C_A,
I cannot see the video using Firefox (the Flash player is somehow failing to connect with Firefox) but I can see it in Micro$oft Internet Exploiter.
One interesting thing I noted: the bowmen differed about whether the arrow was held on the
left side or the
right side of the bow. I even saw Yang Fu-Tze lay the arrow against one side of the bow, and a moment later he released the arrow from the other side of the bow. Clearly several different video shots were stitched together, but I don't know why he switched sides, or if perhaps he shoots from both sides of the bow.
I came across another reference to Chinese bowmaking, apparently written (or translated) in A.D. 2000 (
http://www.atarn.org/chinese/juyuan/juyuan.htm).

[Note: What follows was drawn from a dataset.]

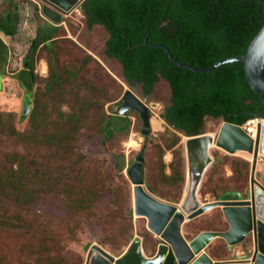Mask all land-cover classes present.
<instances>
[{"label": "rangeland", "instance_id": "rangeland-1", "mask_svg": "<svg viewBox=\"0 0 264 264\" xmlns=\"http://www.w3.org/2000/svg\"><path fill=\"white\" fill-rule=\"evenodd\" d=\"M8 1L13 0H4V5L0 6V15L10 9ZM25 1L20 0V4L26 3ZM27 3V12L20 13L19 9L18 28L23 31L18 36L19 51L13 46L9 57L5 55L4 59L0 58V71L7 68L10 72L15 70L11 74L3 73L8 76H0V112L5 116L7 113L15 114L18 133L30 132V120L22 121L21 118L30 114L32 106L25 107L24 102L26 97L31 99L34 94L28 84L29 74H18L16 69L23 66V56L27 55L38 27L44 24V20L36 15L34 4ZM107 38L108 35L101 26L88 30L80 9L65 16L56 34L58 66L61 70L67 68L78 71L80 76L75 87L81 88L88 84L87 88L84 87L88 91L85 92L87 94L84 100L73 98L74 96L65 92L55 98L58 102L54 101L53 104H60L64 112H72L86 100H91L85 106L89 110L83 112L81 117L87 127L72 154H58L52 166L48 158L53 152L43 149L37 153L22 147L17 138L7 139L0 135V150L11 149L10 154L25 153L28 157H24L26 161H34L36 166L43 164L41 168L54 167L60 178L55 190L39 193L28 205L0 190V264H87L90 249L94 245H100L118 257L136 240L142 243L147 257H151L152 253L156 254L161 240L150 232L147 219L136 216L133 184L128 174L143 148L146 152V186H152L157 191L154 195L167 203L179 205L186 197L188 157L185 144L188 136L175 131V136L166 133L164 120L161 118L165 107L170 104V87L161 80L148 97L139 88H129L123 77L122 66L105 53ZM39 56V77L34 91L45 88L47 63H52V57L46 50H42ZM86 63L88 64L85 65ZM24 86H28L30 96L26 94ZM92 87L97 90L93 91ZM128 89L149 106L152 129L146 137L143 136L141 118L131 112L132 126L129 135H117L110 143L105 144L100 130L97 131L99 122H106L109 115L114 111L118 112V103ZM115 122L122 123L116 117ZM159 122L163 124L162 127ZM222 122L221 119L207 117L204 134L214 137ZM176 143L175 148H169ZM210 156L212 164L198 190L201 203L215 201L226 192L248 191L250 154L238 152L230 155L214 146L210 148ZM33 157L39 160H33ZM177 158L184 165L185 186L165 180L166 175L172 174L170 164ZM19 160L21 157L10 158L0 152V169L4 170L6 164H16ZM256 171L257 179L264 182L262 169ZM77 204L89 205V208L81 209ZM18 217L20 218L17 219ZM6 218H9L8 223L14 225L13 230L6 229ZM208 225L221 230L227 228L219 208L199 217L195 223H187L184 232L186 235H193L196 229L207 228ZM224 246L223 240L215 239L210 245V254L215 258L223 257Z\"/></svg>", "mask_w": 264, "mask_h": 264}, {"label": "trees", "instance_id": "trees-1", "mask_svg": "<svg viewBox=\"0 0 264 264\" xmlns=\"http://www.w3.org/2000/svg\"><path fill=\"white\" fill-rule=\"evenodd\" d=\"M25 2L34 4L36 15L44 20L18 73L30 76L28 84L34 94L31 97L32 109L28 116L21 119H29L31 129L29 133H18L15 114L7 113L5 116L0 112V135L7 139L17 138L22 147L37 153L43 149L53 152L48 158L53 166L58 154H72L78 147L82 132L87 127L81 118L82 113L89 110L85 106L91 100H86L72 112H64L60 104H53L54 101L58 102L55 98L65 92L73 98L86 99L85 92L88 90H84V87L87 88L88 84L76 88L79 72L67 68L61 70L58 66L55 38L60 25L47 23L35 2ZM9 3L10 9L0 15V31L7 36H15L20 22V0ZM80 10L85 16L88 30L101 26L107 33L105 53L122 66L129 88H139L148 97L161 80L168 83L170 104L161 114L166 133L175 136V132H180L188 137L203 135L207 117L236 125L264 117V103L249 87L242 62L221 65L207 74L197 73L175 64L165 50L143 45L147 39L149 43L165 45L176 58L198 68H209L220 60L243 55L264 23V5L257 0H86ZM0 44L5 47L2 40ZM42 50L51 55L52 63H47L45 88L34 91L38 83ZM24 87L27 94L28 86ZM92 88L93 91L97 90ZM130 113L121 116L114 111L106 122H99L97 131L100 130L105 144L117 135H129L132 126ZM115 117L122 123H116ZM158 124L160 127L163 125L161 122ZM175 146L177 143L169 148ZM10 150L2 149L0 152L10 158L21 157V160L16 164L10 162L4 166V170L0 169V190L27 205L39 193L55 190L60 178L54 167L41 168L43 164L36 166L34 161H26L25 153L10 154ZM33 160L39 158L33 157ZM170 165L172 174L166 175L165 180L185 186L182 160L177 158ZM117 167L120 168V165L117 164ZM148 188L151 193L157 194L152 186ZM88 206L77 204L81 209ZM6 219V229L13 230L14 225L8 223L9 218ZM220 230L208 225L207 228L196 229V233ZM154 255L152 253L151 257ZM164 264H176L172 253Z\"/></svg>", "mask_w": 264, "mask_h": 264}, {"label": "water", "instance_id": "water-1", "mask_svg": "<svg viewBox=\"0 0 264 264\" xmlns=\"http://www.w3.org/2000/svg\"><path fill=\"white\" fill-rule=\"evenodd\" d=\"M35 1L42 4L41 11L44 18L54 25H60L65 16L79 10L86 0ZM257 1L264 5V0ZM143 45L165 50L175 64L197 73L207 74L221 65L242 62L249 87L264 103V23L245 54L220 60L209 68H198L184 63L174 56L169 47L149 43L148 39ZM27 95L30 96L28 92ZM26 99L24 105L29 107L32 99L28 97ZM122 101L118 114L125 116L129 112H137L143 123L142 133L147 136L151 129L149 106L131 89L125 92ZM260 118L264 119V117ZM205 135L188 137L186 141L188 189L184 201L179 205L160 200L146 186L144 148L129 168L128 174L133 184L134 212L137 217L147 219L148 229L161 240L156 254L147 257L139 240L134 241L129 249L118 257L102 246L94 245L90 249L87 264H164L170 253L174 255L176 264H264V182L256 177L258 155L262 147L261 127L257 128L255 140L244 132L241 125L228 122H222L214 137L207 136L210 144L213 142L215 147L230 155L238 152L250 154L251 169L249 189L246 193L230 191L221 194L215 201L201 203L198 190L207 169L212 164L211 147L209 148L210 144L206 145L205 155H202L192 147L195 142L192 140ZM203 156L206 158L204 165L199 163ZM263 166L264 164L261 169L264 175ZM216 208L220 209L227 225L225 230L185 234L184 227L187 223L197 220ZM215 239L223 240L225 245L226 253L224 252L219 260H216L209 251Z\"/></svg>", "mask_w": 264, "mask_h": 264}, {"label": "crops", "instance_id": "crops-1", "mask_svg": "<svg viewBox=\"0 0 264 264\" xmlns=\"http://www.w3.org/2000/svg\"><path fill=\"white\" fill-rule=\"evenodd\" d=\"M31 1H34V0H31ZM8 2H10V1H8ZM35 2V1H34ZM2 5H4V0H0V6H2ZM27 7H29L28 6V3L26 2V3H21L20 5H19V9H20V13H22V12H27V10H28V8ZM46 22L47 23H49V21L48 20H46ZM23 34V31L21 32V30L18 28V33L15 35V36H7V35H5L3 32H1L0 31V40H2L3 41V43L5 44V47H2L1 46V44H0V58H2V59H4V56L6 55L7 57H9V54L11 55V53L13 52V46L15 47V49L17 50V51H19L18 50V48H17V46H19V43H18V36L19 35H22ZM34 37H36V36H34ZM33 37V38H34ZM8 39V40H7ZM24 57L25 56H23V59H22V61L24 60ZM22 68V67H21ZM21 68H19V69H16L17 71H19ZM2 71H0V76H4V75H6V74H11L13 71H15V70H13V71H9V69L7 68V70H4V69H1ZM4 72H6V74H3ZM6 76H8V75H6ZM214 210V209H213ZM212 211V210H211ZM126 252V251H125ZM125 252H123L122 254H124ZM226 253V252H225ZM121 254V255H122ZM215 258V257H214ZM216 260H219V258H215Z\"/></svg>", "mask_w": 264, "mask_h": 264}, {"label": "bare ground", "instance_id": "bare-ground-1", "mask_svg": "<svg viewBox=\"0 0 264 264\" xmlns=\"http://www.w3.org/2000/svg\"><path fill=\"white\" fill-rule=\"evenodd\" d=\"M256 124H257L256 125L257 128H258V126L261 127L260 143H261L262 147H261L259 155H258V162L259 163L257 165V169H261L262 165L264 164V120H259L258 122H256ZM257 128H255L256 129L255 134H254L255 137L252 138L251 136H249L253 140L256 139ZM207 136L208 135H205L203 137H199V138H196V139L192 140V141L195 140V142H194L193 146H192V143H191V146L195 149V151L197 153H202V155H205L204 154V149H205L206 145L210 144V139ZM185 147H186V144H185ZM210 147L211 148L214 147L213 142H211L209 148ZM205 160H206V158L203 156V159L201 158L199 163L204 165L205 164ZM263 169H264V166H263ZM187 189H188V173H187ZM187 189H186V192H187ZM191 189H192V187H191Z\"/></svg>", "mask_w": 264, "mask_h": 264}, {"label": "built area", "instance_id": "built-area-1", "mask_svg": "<svg viewBox=\"0 0 264 264\" xmlns=\"http://www.w3.org/2000/svg\"><path fill=\"white\" fill-rule=\"evenodd\" d=\"M260 117H256V118H253V119H250V120H248L243 126H242V128H243V130L249 135V136H251L252 138H254L255 136H254V134H255V131H256V129L255 128H257L256 127V122H258L259 120H264L263 118H260Z\"/></svg>", "mask_w": 264, "mask_h": 264}, {"label": "clouds", "instance_id": "clouds-1", "mask_svg": "<svg viewBox=\"0 0 264 264\" xmlns=\"http://www.w3.org/2000/svg\"><path fill=\"white\" fill-rule=\"evenodd\" d=\"M34 1H35V0H34ZM34 1H33V2H34ZM35 3L41 8L42 4H39V3H37L36 1H35ZM41 9H42V8H41ZM45 19H46V18H45ZM46 20H47V19H46ZM60 25H61V24H60ZM242 126H243V125H241V128H242Z\"/></svg>", "mask_w": 264, "mask_h": 264}, {"label": "flooded vegetation", "instance_id": "flooded-vegetation-1", "mask_svg": "<svg viewBox=\"0 0 264 264\" xmlns=\"http://www.w3.org/2000/svg\"><path fill=\"white\" fill-rule=\"evenodd\" d=\"M122 103H123V101H121V104L119 105V107L122 105ZM133 112H134V111H133ZM129 113H130V112H129ZM129 113H128V114H129ZM147 187H148V186H147Z\"/></svg>", "mask_w": 264, "mask_h": 264}]
</instances>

It purports to be written by the son of the man depicted in the video, and his name is withheld and photographs of his father have the face smudged out. Concern for privacy, or concern that the government will come back to finish the job? The cultural revolution is over, but the same government that started it, is still in power. BTW, even with the face smudged, the man depicted here is not the man purported to be the bowyer in the video. They may have substituted an actor.
Korea also has a master bowyer (he is even catalogued by their government as Important Intangible Cultural Properties No. 47). Both the Chinese and Korean masters look like they are making composite recurve bows.